* **Text shown**:
※

CHANG KAWAGUCHI: I think this was probably the first time a tool we built was specifically pointed to in a White House press release.

TEMPLE-RASTON: That's Chang Kawaguchi. He heads a team that writes those software patches. And he said that while patching allows people to protect their systems, it also tells criminals around the world what to look for.

KAWAGUCHI: One of the things about going public is that you can't just tell the good guys, right? When we release a patch, the bad guys start reverse engineering it immediately. And so we always know when we're releasing, that that's the starting gun of a race.

TEMPLE-RASTON: It isn't a race between the bad guys and Microsoft. It's a race between the bad guys and local IT departments who have to apply the patch. The White House was so concerned, it convened a task force - in fact, Tom Burt was on it - to figure out ways to explain to people how serious this all was. What the task force didn't say publicly was that it was worried that the email theft was just the beginning.

※

* **Questions**:
#1 Repeat the software-patching transcript word for word, starting at the words "CHANG KAWAGUCHI: I" and stopping after "gun of a race.".
#2 Name every person the software-patching transcript identifies by name.
#3 Pick up the software-patching transcript after its last sentence and carry it further.
The chart records that come after the transcript play no part here.

Rendered chart pictures:

※

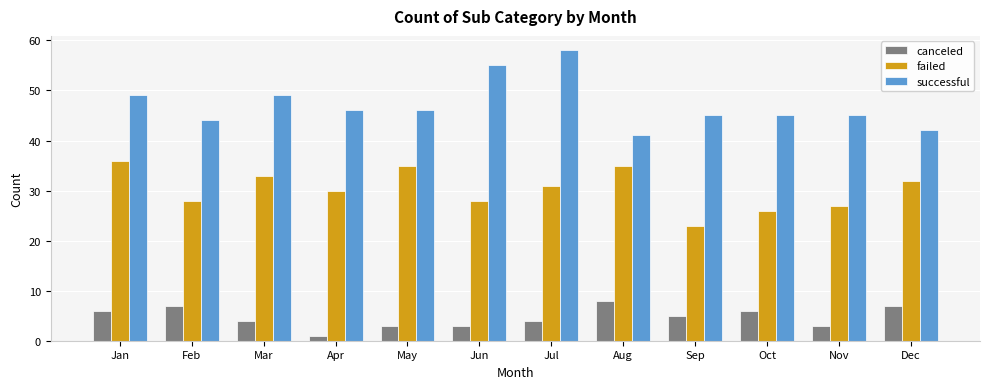

Which category has the highest value across all series?

Jul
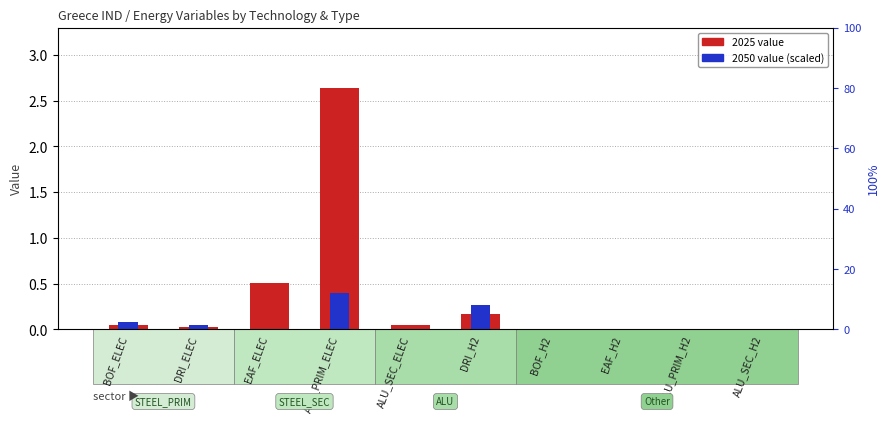

What is the approximate value of 2050 value (scaled) at ALU_PRIM_ELEC?

0.4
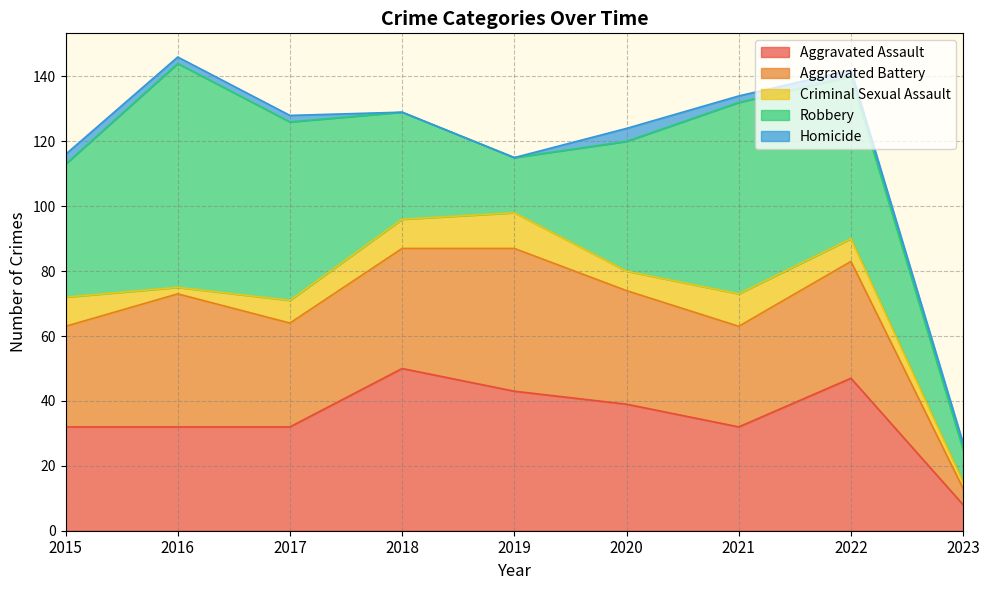

What are all the series names shown in the legend?

Aggravated Assault, Aggravated Battery, Criminal Sexual Assault, Robbery, Homicide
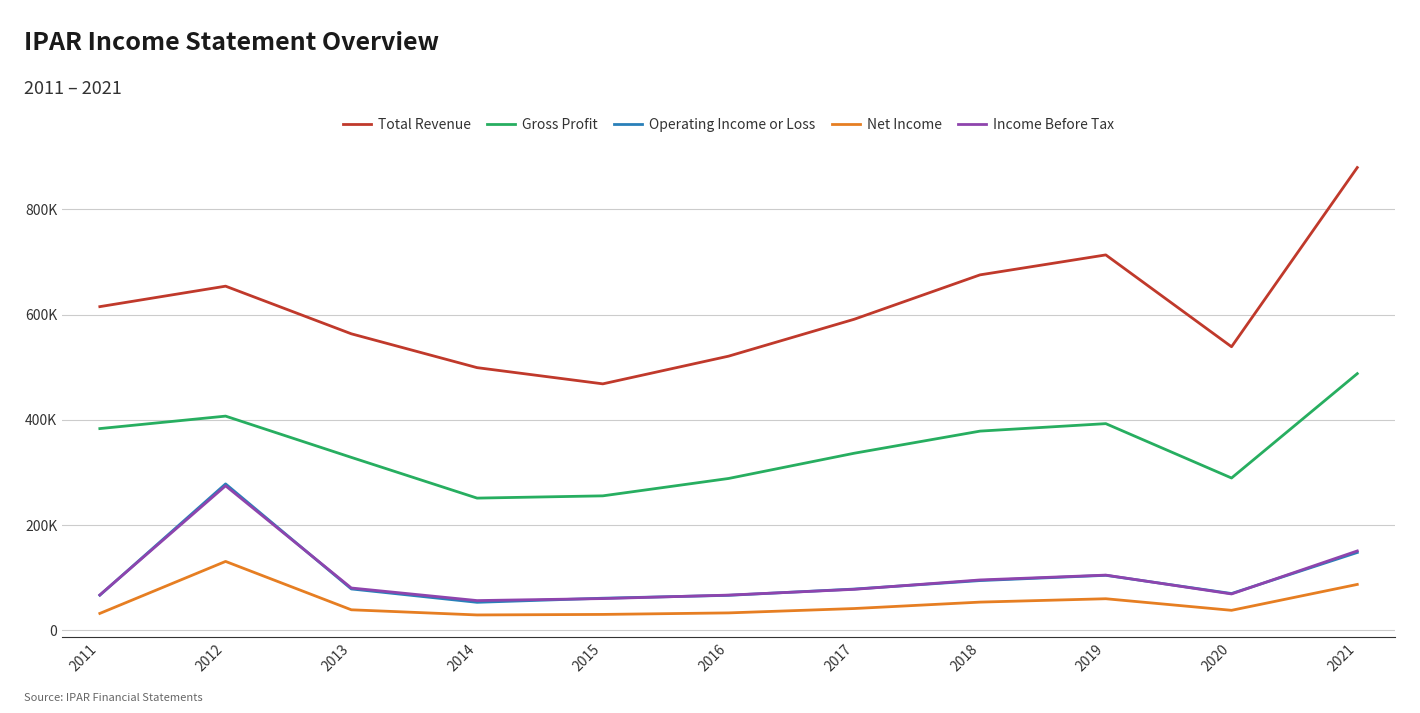

At how many categories does at least one series exceed 459560?

11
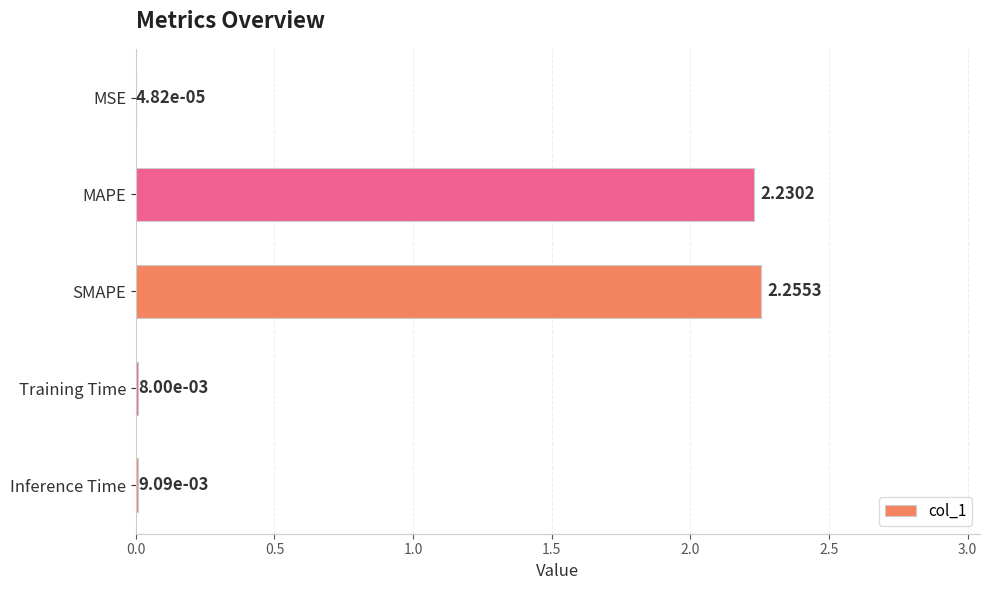

At which label is the value closest to 1?

Inference Time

※

* **Expected outputs**:
#1
CHANG KAWAGUCHI: I think this was probably the first time a tool we built was specifically pointed to in a White House press release.

TEMPLE-RASTON: That's Chang Kawaguchi. He heads a team that writes those software patches. And he said that while patching allows people to protect their systems, it also tells criminals around the world what to look for.

KAWAGUCHI: One of the things about going public is that you can't just tell the good guys, right? When we release a patch, the bad guys start reverse engineering it immediately. And so we always know when we're releasing, that that's the starting gun of a race.

#2 Chang Kawaguchi, Temple-Raston, Tom Burt

#3
BURT: The concern was whether ransomware criminals were going to use this vulnerability to attack broad swaths of the economy in the United States or anywhere else around the world.

TEMPLE-RASTON: That's why the FBI stepped in. A judge cleared the way for the bureau to scan the internet, find what the Chinese had planted in the individual Exchange servers and then remove it without informing the victims first. It was a controversial move. Though, Kiersten Todt, the managing director of the Cyber Readiness Institute, said they had little choice.

KIERSTEN TODT: You were seeing schools being affected, state and local governments, underresourced entities that didn't have the resources to respond.

TEMPLE-RASTON: The variety of targets, she believes, wasn't an accident.

TODT: This is very much along the M.O. that they use, which is to gather and aggregate data as much as possible and not discriminating where that data comes from.

TEMPLE-RASTON: Vacuuming up any and all information could end up coming in handy later, as it did in the Exchange hack. Tom Burt thinks the Chinese probably got the specific email addresses they needed from an earlier operation.

BURT: And what we've heard directly is they've accumulated vast quantities of data about American and other enterprises and individuals. And they must have created a massive database that included the actual email of tens of thousands of individuals who are the Exchange server administrators.

TEMPLE-RASTON: But weaponizing information for cyberattacks may be just a short-term goal. Kiersten Todt thinks this is really about China trying to become the world leader in artificial intelligence or AI.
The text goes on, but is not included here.